How we cite our quotes: (Chapter.Paragraph.Page)
Quote #1
People were done manufacturing on American soil. How could he or anyone argue for spending five to ten times what it cost in Asia? And when Asian wages rose to untenable levels—$5 an hour, say—there was Africa. (II.62.14)
Alan finds himself in an awkward professional position: he either goes with the flow and does what his company wants (i.e. find cheap labor) or fights the power and loses his job (which won't change anything, anyway). It's literally a no-win situation.

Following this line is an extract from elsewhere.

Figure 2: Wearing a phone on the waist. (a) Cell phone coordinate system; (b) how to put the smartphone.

Alan is the best at what he does—which includes offshoring jobs and making production more efficient—and finds himself kicked to the curb when his own job is no longer relevant. Eggers' story hits home for many Americans who were unable to make the transition from a manufacturing economy to one that's more technology-based.
Quote #2
Alan knew, and the retailer knew, and the family knew, that that bike had been made by hand a few hundred miles north, by a dizzying array of workers, most of them immigrants…and that that bike would last more or less forever. Why did this matter? Why did it matter that they had been made just up Highway 57? It was hard to say. (VI.59.50)

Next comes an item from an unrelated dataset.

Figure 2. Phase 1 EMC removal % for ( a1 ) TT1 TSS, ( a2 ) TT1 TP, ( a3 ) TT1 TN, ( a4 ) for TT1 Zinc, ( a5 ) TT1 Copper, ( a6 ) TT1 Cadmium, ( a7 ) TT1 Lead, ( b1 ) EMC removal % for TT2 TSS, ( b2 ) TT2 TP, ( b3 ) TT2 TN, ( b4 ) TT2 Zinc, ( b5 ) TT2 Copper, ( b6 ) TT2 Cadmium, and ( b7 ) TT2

Alan—like many Americans—senses that it's both important and necessary to manufacture goods in the U.S., and to have them be truly solid and beautiful. But why? He's not able to put a value on this sensibility, which means that he can't sell his vision of manufacturing a U.S.-made bike to the bankers who might give him a loan. But even if he can't find the words or the price-point to make his case, Alan feels what it means to lose craftsmanship and pride in his work to a huge factory overseas.
Quote #3
The men behind Schwinn had tried to continue making bikes in the U.S. According to some, that was mistake No. 1. They hung on in Chicago till 1983…Do you know how hard it was to hold out even that long? To try to make bicycles, very complicated and labor-intensive machines, on the West Side of Chicago, in a hundred-year-old factory, until 1983? (VI.68.51)

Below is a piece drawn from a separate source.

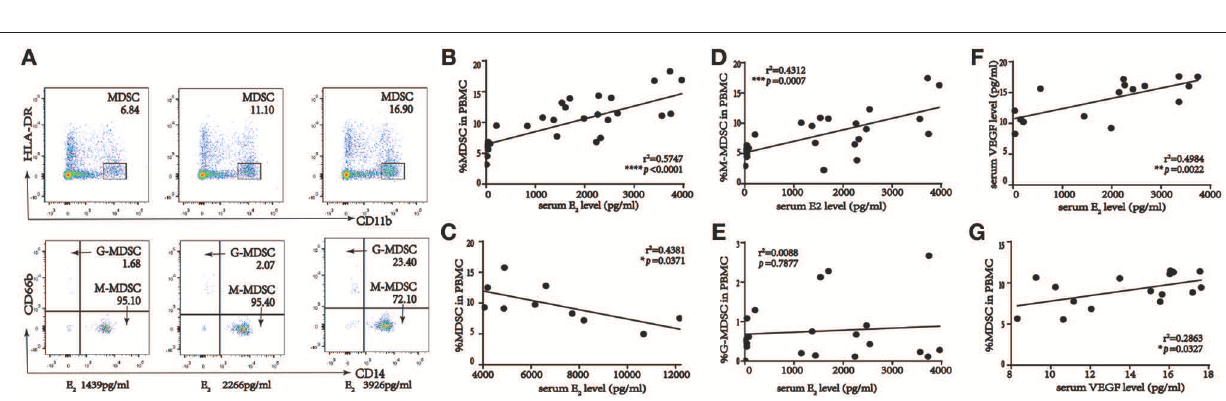
FIGURE 1 | Flow chart of the study. Fifty-four patients were included, of which four patients were excluded from the analysis due to the exclusion criteria. Serum E 2 level and percentage of MDSC among PBMC were detected in the remaining 50 patients at a random time-point during controlled ovarian stimulation, and serum VEGF level was detected ( n = 23). Then, serum E 2 level and percentage of MDSC in PBMC were detected on the embryo transfer day and pregnancy outcome visit were done in the patients of 2 good-quality frozen embryo transfer group ( n = 16). Finally, we did bioinformatic analysis to predict the interaction between E 2 , VEGF and MDSC, and the probability of signal pathway.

Alan tries to work through just what exactly went wrong in both his own professional life and in the manufacturing life of the U.S. He's also trying hard to figure out where to place the blame for economic failure in his country—mostly because so many people are eager to blame him for his role in the offshoring of American manufacturing jobs to developing countries.
But the truth is more complex than that. Alan knows that he was just a cog in the machine, but his sense of guilt and fatigue make it hard for him to fully accept that.